Carmen Stahlschmidt liebt die Musik, vor drei Jahren hat sie ihre Zeichnungen in der Kreisverwaltung der Südlichen Weinstraße gezeigt und sich dort vor allem E.T.A. Hoffmanns Kapellmeister Kreisler gewidmet. Der wunderbare Grusel-Hoffmann mit seiner Sturm-Frisur ist auch in Wörth präsent. Der wirkliche musikalische Held dieser Ausstellung aber ist Eric Satie, geboren 1866, gestorben 1925. Ein lange nicht anerkannter, exzentrischer Komponist, ein handwerklicher Perfektionist, skurril, humorvoll, melancholisch.

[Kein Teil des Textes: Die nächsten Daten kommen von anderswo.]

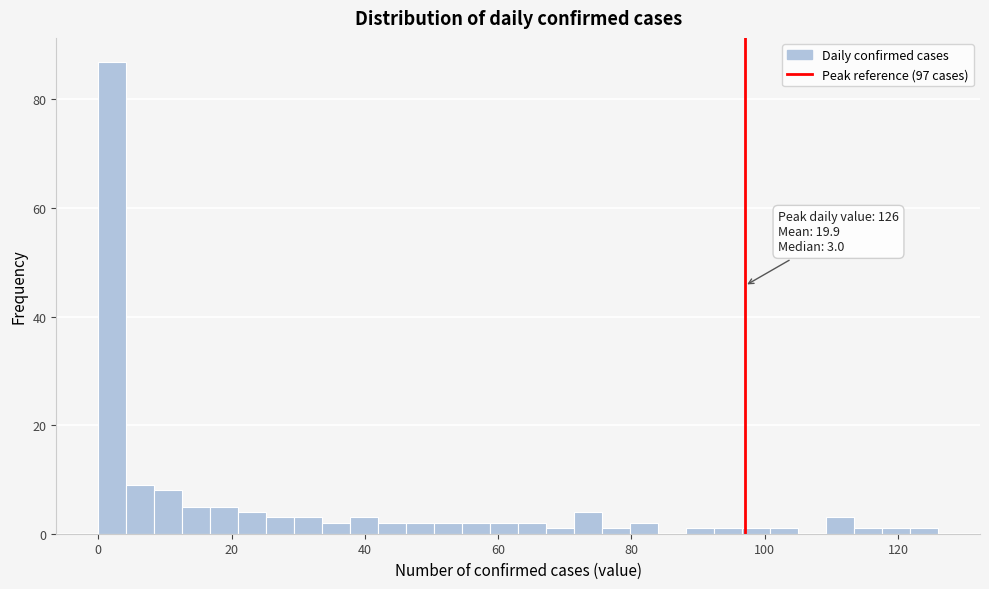

Read against the x-axis, roughly where is the centre of the tallest bar?

2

An seine Keramikbüste hat Carmen Stahlschmidt ein Hasenfell geschmiegt, es ist wohl einer der vieläugigen "Singenden Hasen", die sie auch mehrmals porträtiert hat. Tatsächlich gerecht aber wird sie dem Meister, der so unnachahmlich Meditation mit strenger Form und Unterhaltungskunst mit Abstraktion verband, in ihrem großformatigen Porträt, wo der mit seinen typischen runden Brillengläsern versehene Meister der kleinen Form vor allen durch den so locker kreisenden, fast delirierenden Stift der Künstlerin sein überragendes Format verrät. Vielleicht hat Stahlschmidt die "Gnossiennes" gehört, als sie ihn zeichnete.